What follows is a listing; give it again exactly, in its entirety.

** The data follows **

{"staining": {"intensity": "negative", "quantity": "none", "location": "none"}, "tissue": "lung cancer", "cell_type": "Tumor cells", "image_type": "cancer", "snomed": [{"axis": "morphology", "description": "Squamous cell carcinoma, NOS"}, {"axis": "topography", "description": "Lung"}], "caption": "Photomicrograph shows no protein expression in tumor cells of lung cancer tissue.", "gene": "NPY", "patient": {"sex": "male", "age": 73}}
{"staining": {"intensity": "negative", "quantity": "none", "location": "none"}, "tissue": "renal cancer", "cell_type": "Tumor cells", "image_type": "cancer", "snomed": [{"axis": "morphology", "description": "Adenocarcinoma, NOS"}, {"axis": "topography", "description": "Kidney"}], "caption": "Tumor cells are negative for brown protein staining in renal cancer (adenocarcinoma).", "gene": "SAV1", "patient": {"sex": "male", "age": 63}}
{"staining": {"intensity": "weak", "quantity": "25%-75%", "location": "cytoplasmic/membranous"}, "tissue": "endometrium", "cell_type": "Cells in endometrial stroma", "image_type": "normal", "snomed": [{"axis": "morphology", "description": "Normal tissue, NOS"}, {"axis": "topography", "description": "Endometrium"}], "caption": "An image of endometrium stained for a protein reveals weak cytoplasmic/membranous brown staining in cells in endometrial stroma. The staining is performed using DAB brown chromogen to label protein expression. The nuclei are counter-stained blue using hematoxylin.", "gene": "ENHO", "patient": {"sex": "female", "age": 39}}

** End of The data **

## Solution to this exercise
{"staining": {"intensity": "negative", "quantity": "none", "location": "none"}, "tissue": "lung cancer", "cell_type": "Tumor cells", "image_type": "cancer", "snomed": [{"axis": "morphology", "description": "Squamous cell carcinoma, NOS"}, {"axis": "topography", "description": "Lung"}], "caption": "Photomicrograph shows no protein expression in tumor cells of lung cancer tissue.", "gene": "NPY", "patient": {"sex": "male", "age": 73}}
{"staining": {"intensity": "negative", "quantity": "none", "location": "none"}, "tissue": "renal cancer", "cell_type": "Tumor cells", "image_type": "cancer", "snomed": [{"axis": "morphology", "description": "Adenocarcinoma, NOS"}, {"axis": "topography", "description": "Kidney"}], "caption": "Tumor cells are negative for brown protein staining in renal cancer (adenocarcinoma).", "gene": "SAV1", "patient": {"sex": "male", "age": 63}}
{"staining": {"intensity": "weak", "quantity": "25%-75%", "location": "cytoplasmic/membranous"}, "tissue": "endometrium", "cell_type": "Cells in endometrial stroma", "image_type": "normal", "snomed": [{"axis": "morphology", "description": "Normal tissue, NOS"}, {"axis": "topography", "description": "Endometrium"}], "caption": "An image of endometrium stained for a protein reveals weak cytoplasmic/membranous brown staining in cells in endometrial stroma. The staining is performed using DAB brown chromogen to label protein expression. The nuclei are counter-stained blue using hematoxylin.", "gene": "ENHO", "patient": {"sex": "female", "age": 39}}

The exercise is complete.